Chin lavora per una ditta di computer, Lung per un’industria tessile. Il loro rapporto scivola nell’incertezza quando la donna perde il lavoro e guarda alla possibilità di trasferirsi in America. Lung non condivide i suoi progetti, e preferisce concentrarsi sul basetball e la sua attività commerciale. Lentamente, la frattura tra i due diverrà sempre più ampia.

Centro della pellicola è la metropoli, di cui i personaggi non sono altro che maschere. I protagonisti rappresentano il primo di una serie di raddoppiamenti volti a sottolineare la frattura tra tradizione e innovazione: due paesi stranieri simbolo di paure e sogni, due donne tra cui Lung è diviso e due uomini con cui Chin flirta. Yang, debitore ad Antonioni sia nella costruzione dei quadri che nella grammatica del racconto, si limita ad osservare, senza indicare vie d’uscita da quella che pare una vera e propria empasse generazionale: nè la morale confuciana di Lung, attento a chi è in difficoltà ma incapace di accettare i costumi degli stranieri, nè la calma nervosa di Chin, che guarda incessantemente alla fuga come soluzione del suo scacco esistenziale, sembrano l’atteggiamento corretto per condurre una vita a Taipei.

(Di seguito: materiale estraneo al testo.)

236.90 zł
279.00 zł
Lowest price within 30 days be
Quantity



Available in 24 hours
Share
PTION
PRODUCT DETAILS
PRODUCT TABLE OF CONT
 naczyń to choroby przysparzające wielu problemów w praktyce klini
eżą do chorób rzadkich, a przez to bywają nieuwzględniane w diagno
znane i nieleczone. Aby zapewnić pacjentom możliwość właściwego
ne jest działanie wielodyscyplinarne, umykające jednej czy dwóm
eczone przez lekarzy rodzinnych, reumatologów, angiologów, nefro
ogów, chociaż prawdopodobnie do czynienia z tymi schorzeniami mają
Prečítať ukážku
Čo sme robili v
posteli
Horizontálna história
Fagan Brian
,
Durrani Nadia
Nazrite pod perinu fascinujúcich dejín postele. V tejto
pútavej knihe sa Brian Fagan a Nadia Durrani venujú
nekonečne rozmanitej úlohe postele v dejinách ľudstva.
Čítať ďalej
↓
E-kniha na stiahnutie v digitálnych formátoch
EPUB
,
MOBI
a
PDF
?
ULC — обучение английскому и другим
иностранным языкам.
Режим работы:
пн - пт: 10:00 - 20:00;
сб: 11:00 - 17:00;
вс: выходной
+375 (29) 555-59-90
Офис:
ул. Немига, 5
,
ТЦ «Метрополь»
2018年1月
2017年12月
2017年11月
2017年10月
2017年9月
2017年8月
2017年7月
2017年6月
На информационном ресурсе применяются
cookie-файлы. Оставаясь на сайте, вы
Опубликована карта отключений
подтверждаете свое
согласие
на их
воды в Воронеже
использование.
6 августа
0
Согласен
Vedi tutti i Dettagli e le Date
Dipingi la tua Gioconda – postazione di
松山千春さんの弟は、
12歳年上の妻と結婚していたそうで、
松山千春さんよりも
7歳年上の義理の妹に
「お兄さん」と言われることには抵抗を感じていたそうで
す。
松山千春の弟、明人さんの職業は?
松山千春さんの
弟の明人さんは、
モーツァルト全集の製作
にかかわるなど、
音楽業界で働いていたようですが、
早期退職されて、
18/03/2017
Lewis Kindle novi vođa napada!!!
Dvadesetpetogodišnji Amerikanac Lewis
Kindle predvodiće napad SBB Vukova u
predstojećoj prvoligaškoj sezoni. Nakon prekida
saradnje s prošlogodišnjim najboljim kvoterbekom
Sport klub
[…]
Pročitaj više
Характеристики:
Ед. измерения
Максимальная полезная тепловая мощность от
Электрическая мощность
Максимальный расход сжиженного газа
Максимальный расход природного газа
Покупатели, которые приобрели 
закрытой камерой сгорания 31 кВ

Come in gran parte del cinema asiatico postbellico, traspare chiara la paura di smarrire la propria identità nazionale, cancellata da paesi stranieri con maggior forza economica. Gli Stati Uniti hanno esportato il basetball, e i commercials colorati del Giappone fanno capolino dagli schermi televisivi; l’unico prodotto genuinamente autoctono che fa capolino in 119 minuti è il cibo, servito nelle tradizionali ciotole di ceramica. E’ forse proprio l’americanizzazione il pericolo più grande denunciato dalla pellicola, capace di scivolare sotto pelle e farsi accettare nel silenzio generale. Yang si rende conto di come pub e freccette non appartengano alla sua cultura, ma combatte una guerra persa in partenza. Opporsi con la violenza ad un mutamento dei costumi è fallimentare, e l’uomo sconta il suo tentativo con la morte, arrivata per mano di un teppista in giacca di pelle e motocicletta che strizza l’occhio ai ribelli di Dean e Brando.

Opera capace di cristallizzare la grande crisi identitaria attraversata da Taiwan, il secondo film di Yang incornicia un panorama orientale negli stilemi dello sguardo europeo, consegnandoci un’opera affascinante.